Requirement. State how many lines in the following entries hold the word "these". The reply is that number only.

=== Begin Enclosure ===

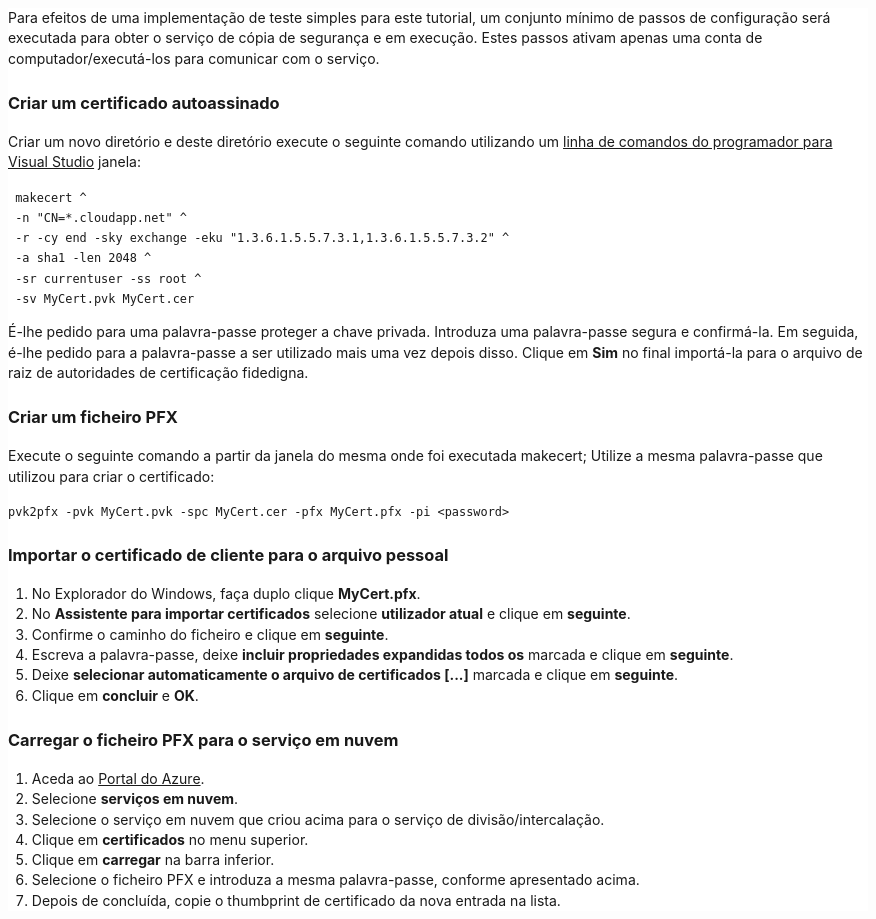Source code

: Para efeitos de uma implementação de teste simples para este tutorial, um conjunto mínimo de passos de configuração será executada para obter o serviço de cópia de segurança e em execução. Estes passos ativam apenas uma conta de computador/executá-los para comunicar com o serviço.

### <a name="create-a-self-signed-certificate"></a>Criar um certificado autoassinado
Criar um novo diretório e deste diretório execute o seguinte comando utilizando um [linha de comandos do programador para Visual Studio](http://msdn.microsoft.com/library/ms229859.aspx) janela:

   ```
    makecert ^
    -n "CN=*.cloudapp.net" ^
    -r -cy end -sky exchange -eku "1.3.6.1.5.5.7.3.1,1.3.6.1.5.5.7.3.2" ^
    -a sha1 -len 2048 ^
    -sr currentuser -ss root ^
    -sv MyCert.pvk MyCert.cer
   ```

É-lhe pedido para uma palavra-passe proteger a chave privada. Introduza uma palavra-passe segura e confirmá-la. Em seguida, é-lhe pedido para a palavra-passe a ser utilizado mais uma vez depois disso. Clique em **Sim** no final importá-la para o arquivo de raiz de autoridades de certificação fidedigna.

### <a name="create-a-pfx-file"></a>Criar um ficheiro PFX
Execute o seguinte comando a partir da janela do mesma onde foi executada makecert; Utilize a mesma palavra-passe que utilizou para criar o certificado:

    pvk2pfx -pvk MyCert.pvk -spc MyCert.cer -pfx MyCert.pfx -pi <password>

### <a name="import-the-client-certificate-into-the-personal-store"></a>Importar o certificado de cliente para o arquivo pessoal
1. No Explorador do Windows, faça duplo clique **MyCert.pfx**.
2. No **Assistente para importar certificados** selecione **utilizador atual** e clique em **seguinte**.
3. Confirme o caminho do ficheiro e clique em **seguinte**.
4. Escreva a palavra-passe, deixe **incluir propriedades expandidas todos os** marcada e clique em **seguinte**.
5. Deixe **selecionar automaticamente o arquivo de certificados [...]**  marcada e clique em **seguinte**.
6. Clique em **concluir** e **OK**.

### <a name="upload-the-pfx-file-to-the-cloud-service"></a>Carregar o ficheiro PFX para o serviço em nuvem
1. Aceda ao [Portal do Azure](https://portal.azure.com).
2. Selecione **serviços em nuvem**.
3. Selecione o serviço em nuvem que criou acima para o serviço de divisão/intercalação.
4. Clique em **certificados** no menu superior.
5. Clique em **carregar** na barra inferior.
6. Selecione o ficheiro PFX e introduza a mesma palavra-passe, conforme apresentado acima.
7. Depois de concluída, copie o thumbprint de certificado da nova entrada na lista.


[1]: ./media/sql-database-elastic-scale-configure-deploy-split-and-merge/allowed-services.png
[2]: ./media/sql-database-elastic-scale-configure-deploy-split-and-merge/manage.png
[3]: ./media/sql-database-elastic-scale-configure-deploy-split-and-merge/staging.png
[4]: ./media/sql-database-elastic-scale-configure-deploy-split-and-merge/upload.png
[5]: ./media/sql-database-elastic-scale-configure-deploy-split-and-merge/storage.png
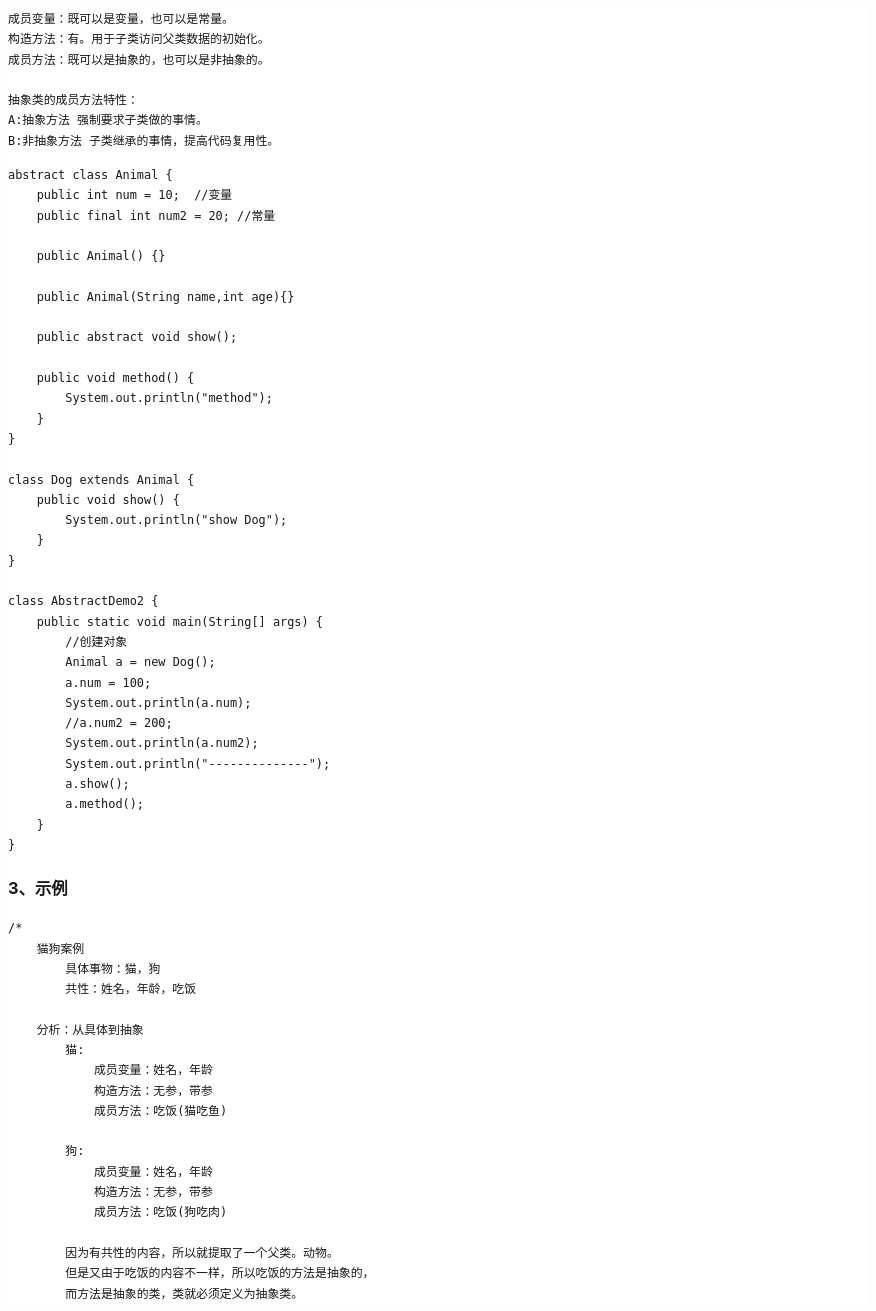     成员变量：既可以是变量，也可以是常量。
    构造方法：有。用于子类访问父类数据的初始化。
    成员方法：既可以是抽象的，也可以是非抽象的。

    抽象类的成员方法特性：
    A:抽象方法 强制要求子类做的事情。
    B:非抽象方法 子类继承的事情，提高代码复用性。
```
abstract class Animal {
	public int num = 10;  //变量
	public final int num2 = 20; //常量

	public Animal() {}

	public Animal(String name,int age){}

	public abstract void show();

	public void method() {
		System.out.println("method");
	}
}

class Dog extends Animal {
	public void show() {
		System.out.println("show Dog");
	}
}

class AbstractDemo2 {
	public static void main(String[] args) {
		//创建对象
		Animal a = new Dog();
		a.num = 100;
		System.out.println(a.num);
		//a.num2 = 200;
		System.out.println(a.num2);
		System.out.println("--------------");
		a.show();
		a.method();
	}
}
```
###	3、示例
```
/*
	猫狗案例
		具体事物：猫，狗
		共性：姓名，年龄，吃饭

	分析：从具体到抽象
		猫:
			成员变量：姓名，年龄
			构造方法：无参，带参
			成员方法：吃饭(猫吃鱼)

		狗:
			成员变量：姓名，年龄
			构造方法：无参，带参
			成员方法：吃饭(狗吃肉)

		因为有共性的内容，所以就提取了一个父类。动物。
		但是又由于吃饭的内容不一样，所以吃饭的方法是抽象的，
		而方法是抽象的类，类就必须定义为抽象类。
```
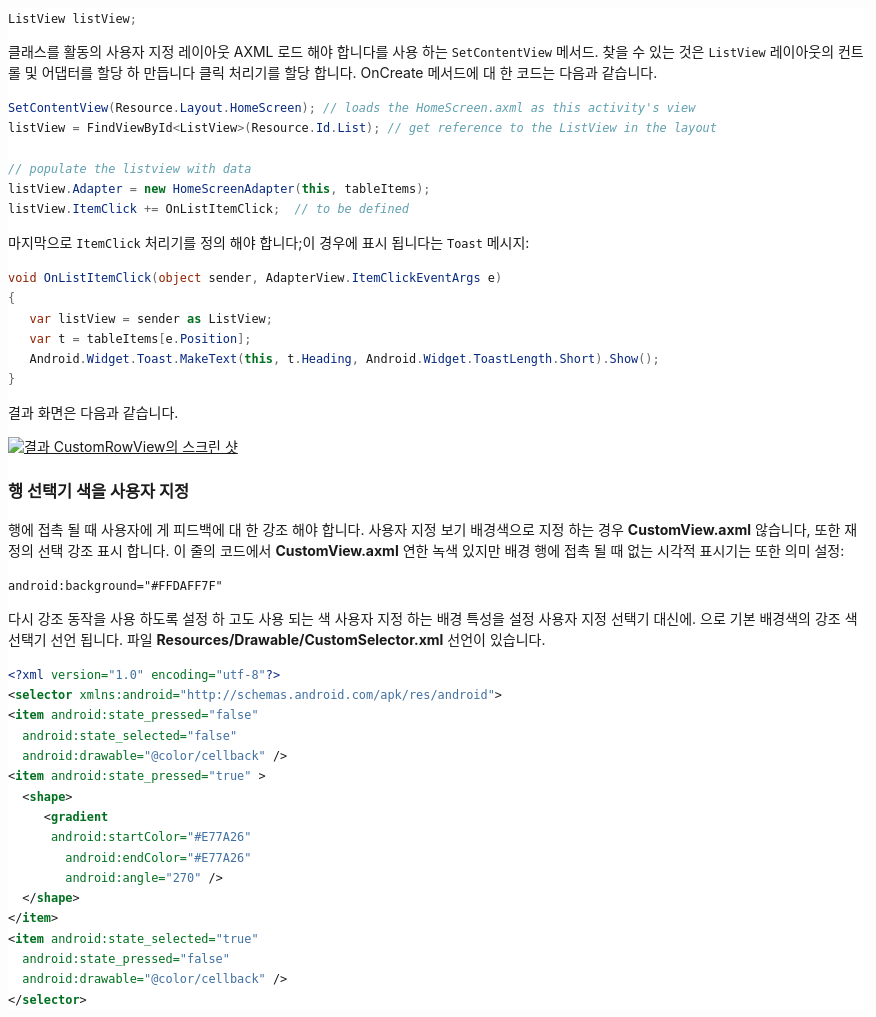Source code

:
 ```csharp
ListView listView;
```

클래스를 활동의 사용자 지정 레이아웃 AXML 로드 해야 합니다를 사용 하는 `SetContentView` 메서드. 찾을 수 있는 것은 `ListView` 레이아웃의 컨트롤 및 어댑터를 할당 하 만듭니다 클릭 처리기를 할당 합니다. OnCreate 메서드에 대 한 코드는 다음과 같습니다.

```csharp
SetContentView(Resource.Layout.HomeScreen); // loads the HomeScreen.axml as this activity's view
listView = FindViewById<ListView>(Resource.Id.List); // get reference to the ListView in the layout

// populate the listview with data
listView.Adapter = new HomeScreenAdapter(this, tableItems);
listView.ItemClick += OnListItemClick;  // to be defined
```

마지막으로 `ItemClick` 처리기를 정의 해야 합니다;이 경우에 표시 됩니다는 `Toast` 메시지:

```csharp
void OnListItemClick(object sender, AdapterView.ItemClickEventArgs e)
{
   var listView = sender as ListView;
   var t = tableItems[e.Position];
   Android.Widget.Toast.MakeText(this, t.Heading, Android.Widget.ToastLength.Short).Show();
}
```

결과 화면은 다음과 같습니다.

[![결과 CustomRowView의 스크린 샷](customizing-appearance-images/customrowview.png)](customizing-appearance-images/customrowview.png)


<a name="Customizing_the_Row_Selector_Color" />

### <a name="customizing-the-row-selector-color"></a>행 선택기 색을 사용자 지정

행에 접촉 될 때 사용자에 게 피드백에 대 한 강조 해야 합니다. 사용자 지정 보기 배경색으로 지정 하는 경우 **CustomView.axml** 않습니다, 또한 재정의 선택 강조 표시 합니다. 이 줄의 코드에서 **CustomView.axml** 연한 녹색 있지만 배경 행에 접촉 될 때 없는 시각적 표시기는 또한 의미 설정:

```xml
android:background="#FFDAFF7F"
```

다시 강조 동작을 사용 하도록 설정 하 고도 사용 되는 색 사용자 지정 하는 배경 특성을 설정 사용자 지정 선택기 대신에. 으로 기본 배경색의 강조 색 선택기 선언 됩니다. 파일 **Resources/Drawable/CustomSelector.xml** 선언이 있습니다.

```xml
<?xml version="1.0" encoding="utf-8"?>
<selector xmlns:android="http://schemas.android.com/apk/res/android">
<item android:state_pressed="false"
  android:state_selected="false"
  android:drawable="@color/cellback" />
<item android:state_pressed="true" >
  <shape>
     <gradient
      android:startColor="#E77A26"
        android:endColor="#E77A26"
        android:angle="270" />
  </shape>
</item>
<item android:state_selected="true"
  android:state_pressed="false"
  android:drawable="@color/cellback" />
</selector>
```
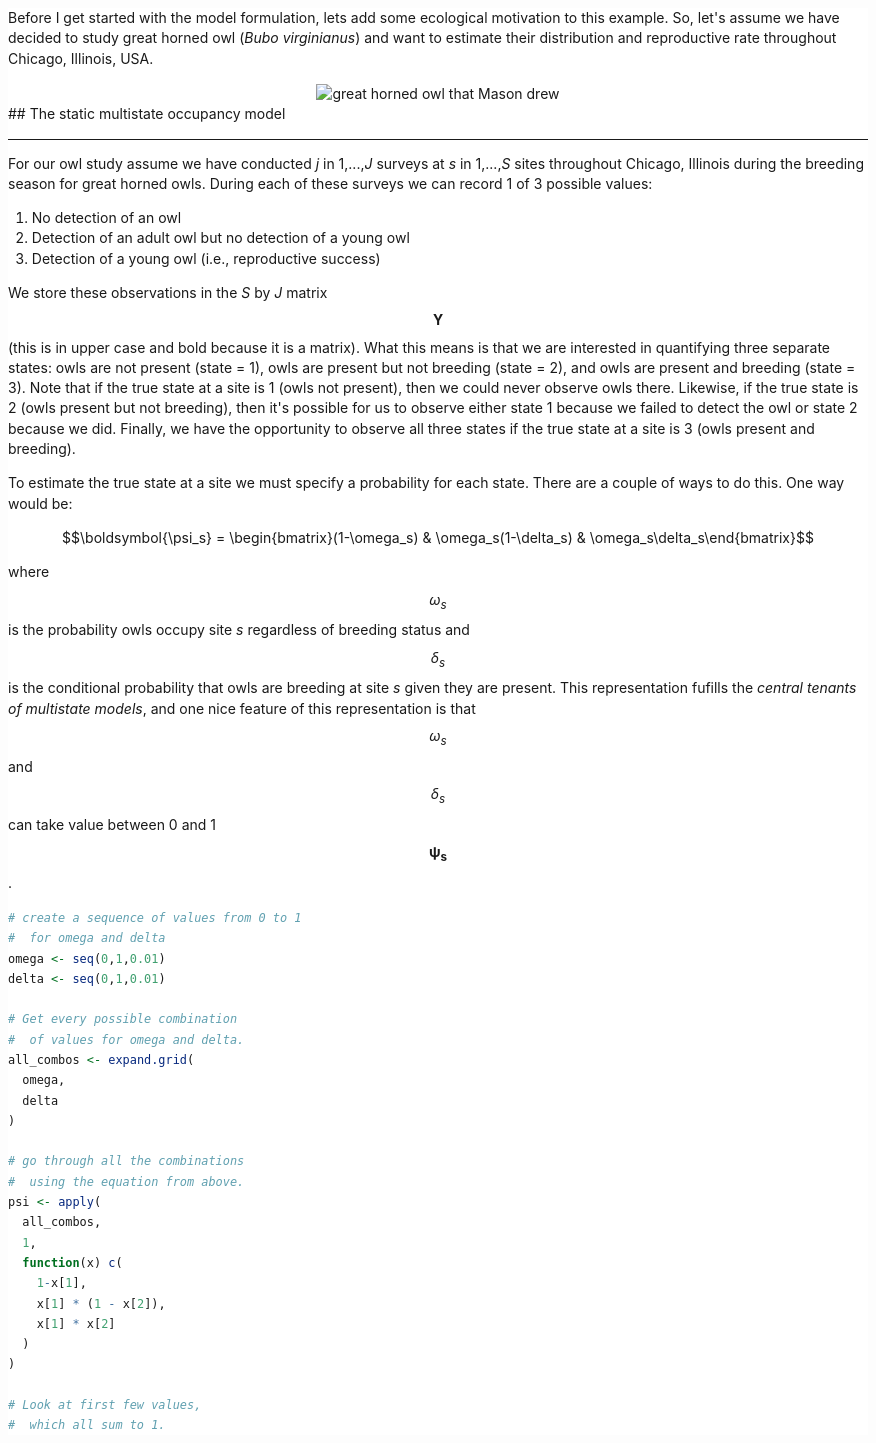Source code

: 
Before I get started with the model formulation, lets add some ecological motivation to this example. So, let's assume we have decided to study great horned owl (*Bubo virginianus*) and want to estimate their distribution and reproductive rate throughout Chicago, Illinois, USA.


<div align="center"><img width="300" height="auto" align="center" src="{{site.url}}/blog/images/great_horned_owl.png#" alt="great horned owl that Mason drew" /></div>
## The static multistate occupancy model

---

For our owl study assume we have conducted *j* in 1,...,*J* surveys at *s* in 1,...,*S* sites throughout Chicago, Illinois during the breeding season for great horned owls. During each of these surveys we can record 1 of 3 possible values:

1. No detection of an owl
2. Detection of an adult owl but no detection of a young owl
3. Detection of a young owl (i.e., reproductive success)

We store these observations in the *S* by *J* matrix <span>$$\boldsymbol{Y}$$</span> (this is in upper case and bold because it is a matrix). What this means is that we are interested in quantifying three separate states: owls are not present (state = 1), owls are present but not breeding (state = 2), and owls are present and breeding (state = 3). Note that if the true state at a site is 1 (owls not present), then we could never observe owls there. Likewise, if the true state is 2 (owls present but not breeding), then it's possible for us to observe either state 1 because we failed to detect the owl or state 2 because we did. Finally, we have the opportunity to observe all three states if the true state at a site is 3 (owls present and breeding). 

To estimate the true state at a site we must specify a probability for each state. There are a couple of ways to do this.  One way would be:

$$\boldsymbol{\psi_s} =  \begin{bmatrix}(1-\omega_s) & \omega_s(1-\delta_s) & \omega_s\delta_s\end{bmatrix}$$

where <span>$$\omega_s$$</span> is the probability owls occupy site *s* regardless of breeding status and <span>$$\delta_s$$</span> is the conditional probability that owls are breeding at site *s* given they are present. This representation fufills the *central tenants of multistate models*, and one nice feature of this representation is that <span>$$\omega_s$$</span> and <span>$$\delta_s$$</span> can take value between 0 and 1 <span>$$\boldsymbol{\psi_s}$$</span>.

```R
# create a sequence of values from 0 to 1
#  for omega and delta
omega <- seq(0,1,0.01)
delta <- seq(0,1,0.01)

# Get every possible combination
#  of values for omega and delta.
all_combos <- expand.grid(
  omega,
  delta
)

# go through all the combinations
#  using the equation from above.
psi <- apply(
  all_combos,
  1,
  function(x) c(
    1-x[1],
    x[1] * (1 - x[2]),
    x[1] * x[2]
  )
)

# Look at first few values,
#  which all sum to 1.
```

=== End Enclosure ===

Answer to this exercise. 2